With a few Leonardos already working in the United States and Canada, Torres said Braviisol is currently developing a marketing plan to expand further into North America. “At this moment, we are just entering the U.S. market, so we are elaborating a strategy together with our partners there,” she said. “For the moment, we are selling directly to rental companies and distributors.” The company is currently looking for partners in North America.
Machine specs and applications
Measuring 30''x48''x66.5'' and weighing only 992 pounds, the Leonardo can pass through standard doorways and load into a small van for easy transportability. On the job, the Leonardo can move between shelves and counters where manual lifts or scaffold often cannot reach • and much more comfortably.
The platform extends on both ends for a 67-inch working area, and the machine can be driven at its full 9'6'' platform height with the maximum load and the platform completely extended. The Leonardo has zero turning radius, 40% gradeability, and a comfortable step height of 21 inches. Powered by two 12V batteries, the Leonardo uses a 110V battery charger to stay up and running. Maximum drive speed is 1.49 mph.
According to Braviisol, the unit is ideal for working in very narrow spaces, including in buildings, shops, and industrial areas. Platform capacity is 397 pounds, and the machine has non-marking tires for indoor applications. Other features include an electronic leveling control, which operates automatically if the platform is moved while still in the raised position and prevents tipovers if the unit is operating at an incline of more than 3 percent.

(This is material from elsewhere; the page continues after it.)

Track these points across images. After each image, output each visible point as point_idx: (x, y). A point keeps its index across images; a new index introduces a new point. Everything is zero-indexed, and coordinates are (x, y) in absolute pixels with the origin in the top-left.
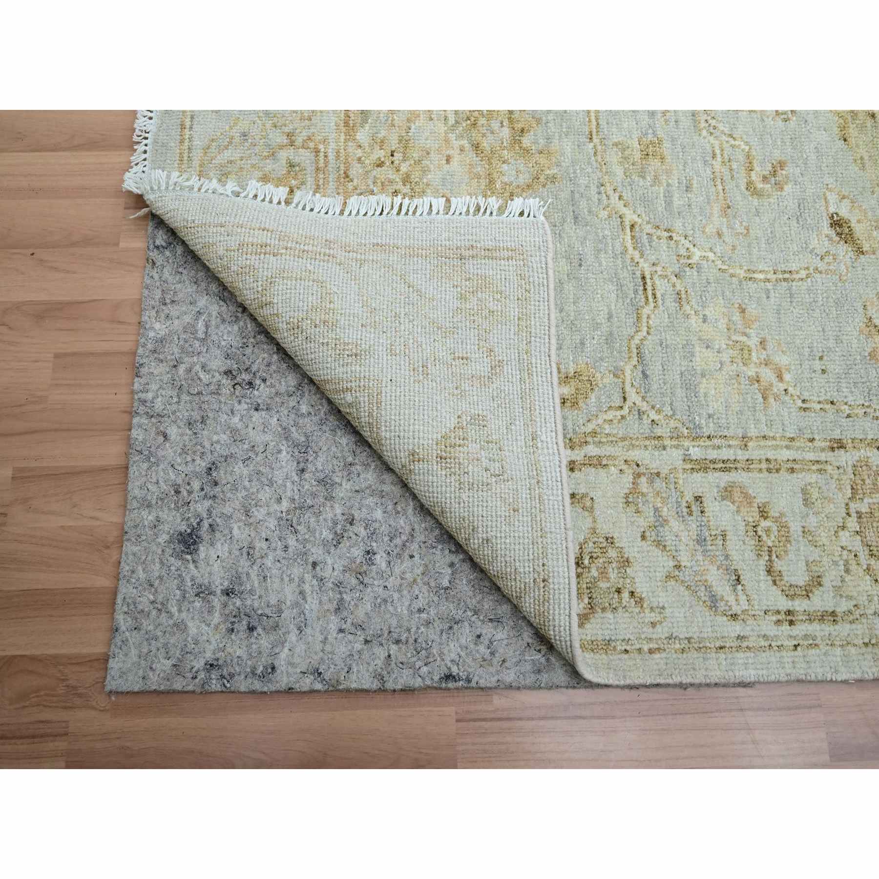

Other than controlling the water levels in the batteries, the Leonardo is virtually maintenance-free.
Compared to the other miniature aerial lifts on the market, Torres said the Leonardo offers lower weight, higher gradeability, and a bigger platform that is extendible on both sides. “[With its zero turning radius] the machine can literally rotate over its own lengths, thus allowing the operator to work even in the narrowest spaces,” she said. “It has an extremely simple design and conception.”